I have used rust-oleum rust metal primer for years which has fish oil in the ingredients that help force out moisture. Leave exposed with primer before top coating.
Your coming along nicely I thing I would do is check out Sv Seeker he built a 74ft Metal boat in his back yard If you need suggestions please reach out to him plus he will put your show on As always Great Show Denny from Minnesota
While doing engine work, you definitely need to replace the water pump impeller before you put the boat in the water and also replace the belt. Make sure your temperature gauge is working as well. Don't want to overheat the engine. Cheers from Austin, Texas
Whoops. Nice work on the hatches. To hell with the nay sayers. You'll have the boat ready to live in. The things you may need to retouch can BE saved for the future,. Enjoy. I envy you.

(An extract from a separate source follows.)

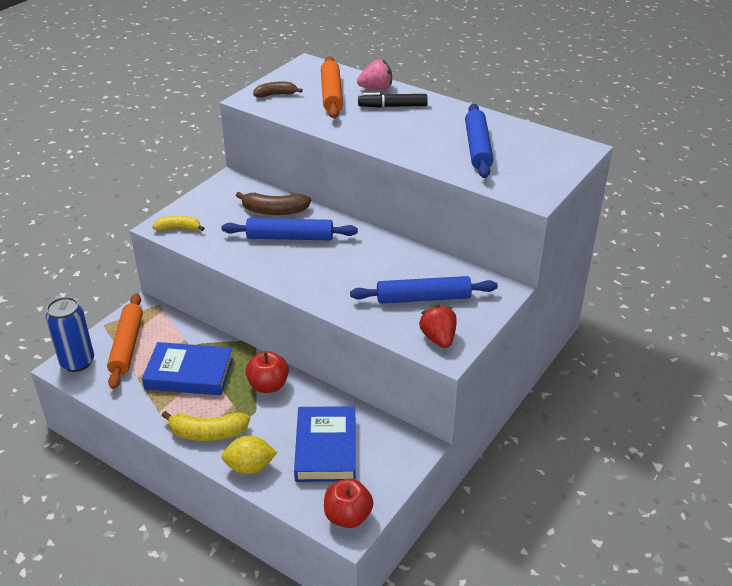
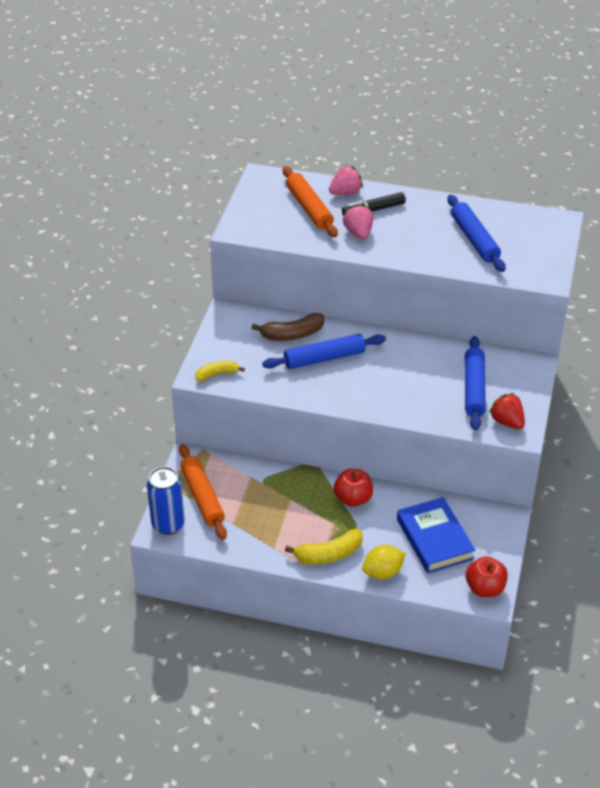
camera: 20 degrees left, 5 degrees up
(189, 373) = (277, 507): blue book -> none
(276, 95) = (258, 220): brown banana -> none
(363, 121) = (358, 233): none -> pink strawberry
(423, 298) = (474, 388): blue rolling pin -> blue rolling pin turned 60 degrees counterclockwise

Needle gun would probably work the best. I was wondering if an oscillating multi tool would help in some situations as well. I've used mine WAY more than I ever thought I would
Okay, is it just me, or is the background music from GTA? I recognize it from running heists and missions...Great videos, btw. Found your channel yesterday, and decided to watch everything in order! You make me want to buy an old boat and stick it in my field as a long term project!